_Extrait proposé_

»»

Au niveau du détroit partagé entre le Danemark, la Norvège et la Suède, sur un rayon de 100 km autour de Skagerrak, 12 millions de tonnes de CO2 sont mesurés en provenance de nombreuses sources réparties sur les 3 pays : - Norvège : 2,2 millions de tonnes de CO2 - Suède : 4,6 millions de tonnes de CO2 - Danemark : 4,4 millions de tonnes de CO2
De plus, une augmentation de 17-18 millions de tonnes de CO2 dans 10 ans est attendue. Les pays scandinaves aimeraient réduire considérablement leurs émissions de CO2 pour atteindre les accords internationaux fixés pour réduire les impacts du réchauffement climatique. C'est pourquoi, dans la région de Skagerrak, un projet de recherche scientifique a pour objectif de supprimer le CO2 émis pour l'industrie de la région du Skagerak. Ainsi Dag Bjørnsen de Tel-Tek (Porsgrunn) a déclaré qu'après la réalisation d'une pré-étude, 10 millions de tonnes de CO2 pourraient être captés. Ce projet a été développé par le centre R&D de Tel-Tek en collaboration avec la faculté de géologie de l'université d'Oslo, Chalmers Tekniska Högskola et l'université de Göteborg. Dag Bjørnsen coordonne le projet Interreg IVA. L'objectif principal de ce projet est de mettre tout en place pour que l'industrie puisse traiter le CO2.

««

_Travail demandé_
**1.** Récrivez sous forme de liste, plus brièvement, le paragraphe de l'extrait proposé qui commence par « De plus, une augmentation », sans perdre ses faits principaux.
**2.** D'après le texte sur le CO2 du Skagerrak, quels pays se partagent le détroit ?
**3.** Reprenez le texte sur le CO2 du Skagerrak à la suite de sa dernière phrase.

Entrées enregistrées
»»

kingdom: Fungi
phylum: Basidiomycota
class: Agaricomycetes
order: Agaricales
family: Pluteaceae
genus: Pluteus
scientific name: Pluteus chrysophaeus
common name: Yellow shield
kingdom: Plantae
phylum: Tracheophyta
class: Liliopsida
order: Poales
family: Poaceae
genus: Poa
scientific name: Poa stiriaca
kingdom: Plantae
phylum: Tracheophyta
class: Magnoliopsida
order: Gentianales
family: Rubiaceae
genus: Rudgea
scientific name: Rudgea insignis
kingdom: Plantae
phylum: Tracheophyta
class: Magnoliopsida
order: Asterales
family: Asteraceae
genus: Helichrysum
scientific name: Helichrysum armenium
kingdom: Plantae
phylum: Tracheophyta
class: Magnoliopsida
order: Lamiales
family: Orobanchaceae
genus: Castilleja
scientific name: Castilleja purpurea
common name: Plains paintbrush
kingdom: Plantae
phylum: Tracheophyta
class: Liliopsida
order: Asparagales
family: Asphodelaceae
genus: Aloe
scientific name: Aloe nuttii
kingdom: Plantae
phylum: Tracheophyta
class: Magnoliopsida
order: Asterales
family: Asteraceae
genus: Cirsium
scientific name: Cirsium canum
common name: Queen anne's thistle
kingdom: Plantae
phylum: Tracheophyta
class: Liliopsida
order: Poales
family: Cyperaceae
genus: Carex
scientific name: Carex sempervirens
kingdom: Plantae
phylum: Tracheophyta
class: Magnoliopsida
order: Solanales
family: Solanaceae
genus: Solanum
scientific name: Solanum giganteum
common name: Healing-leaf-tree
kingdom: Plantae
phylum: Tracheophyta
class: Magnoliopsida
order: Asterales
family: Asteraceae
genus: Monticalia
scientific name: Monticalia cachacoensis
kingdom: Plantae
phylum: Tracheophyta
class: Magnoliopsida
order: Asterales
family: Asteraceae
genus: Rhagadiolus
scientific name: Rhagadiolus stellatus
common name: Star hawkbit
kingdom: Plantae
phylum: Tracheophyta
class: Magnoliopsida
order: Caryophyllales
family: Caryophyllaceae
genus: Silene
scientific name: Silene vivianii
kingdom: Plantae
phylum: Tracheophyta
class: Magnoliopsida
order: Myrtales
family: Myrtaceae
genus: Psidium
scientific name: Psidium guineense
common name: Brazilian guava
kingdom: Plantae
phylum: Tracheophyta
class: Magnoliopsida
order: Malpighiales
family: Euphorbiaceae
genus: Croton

««

_Exercices corrigés_
**1.**
- Une hausse de 17 à 18 millions de tonnes de CO2 est attendue d'ici 10 ans.
- Les pays scandinaves veulent réduire fortement leurs émissions de CO2 pour respecter les accords internationaux contre le réchauffement climatique.
- Dans la région de Skagerrak, un projet de recherche scientifique vise à supprimer le CO2 émis par l'industrie de la région.
- D'après Dag Bjørnsen, de Tel-Tek (Porsgrunn), une pré-étude indique que 10 millions de tonnes de CO2 pourraient être captées.
- Le projet a été développé par le centre R&D de Tel-Tek, avec la faculté de géologie de l'université d'Oslo, Chalmers Tekniska Högskola et l'université de Göteborg.
- Dag Bjørnsen coordonne ce projet Interreg IVA. Son but principal est de tout mettre en place pour que l'industrie puisse traiter le CO2.

**2.** Le Danemark, la Norvège et la Suède.

**3.**
Dans la région, on trouve 3 raffineries, deux cimenteries, deux usines pétrochimiques, une usine d'ammoniaque, une papeterie et deux centrales à gaz. Ainsi le projet a pour objectif de développer des technologies de captage. Chalmers Tekniska Högskola et l'université de Göteborg étudient les possibilités de captage, les frais liés à chaque site de captage et les aspects juridiques. Le but est d'établir une infrastructure CCS en accord avec les lois cadre de l'Union européenne dans les trois pays concernés. La faculté de géologie de l'université d'Oslo étudie les possibilités de séquestration de CO2 dans la région. Le site de Skagerak pour la séquestration de CO2 est pour le moment à l'étude, mais reste incertain. UiO et GEUS (institut géologique danois) réfléchissent à d'autres possibilités et parlent d'utiliser la mer du Nord en précisant qu'il serait néanmoins préférable de trouver une alternative plus proche. Enfin, Tel-Tek étudie les meilleures conditions de traitement et de transport du CO2 depuis le lieu d'émission jusqu'au lieu de séquestration. Cela implique de trouver les endroits les mieux adaptés à l'installation des terminaux, mais aussi d'étudier sous quelles formes le CO2 devrait être transporté.
Le projet a également pour but d'accroître le niveau de connaissance des futurs décideurs pour le développement futur de CCS dans la région. Comme le dit Dag Bjørnsen, "la gestion du CO2 est encore loin. Il faut d'importants investissements et il est nécessaire d'augmenter le niveau des connaissances à la fois auprès des décideurs mais aussi auprès des autorités."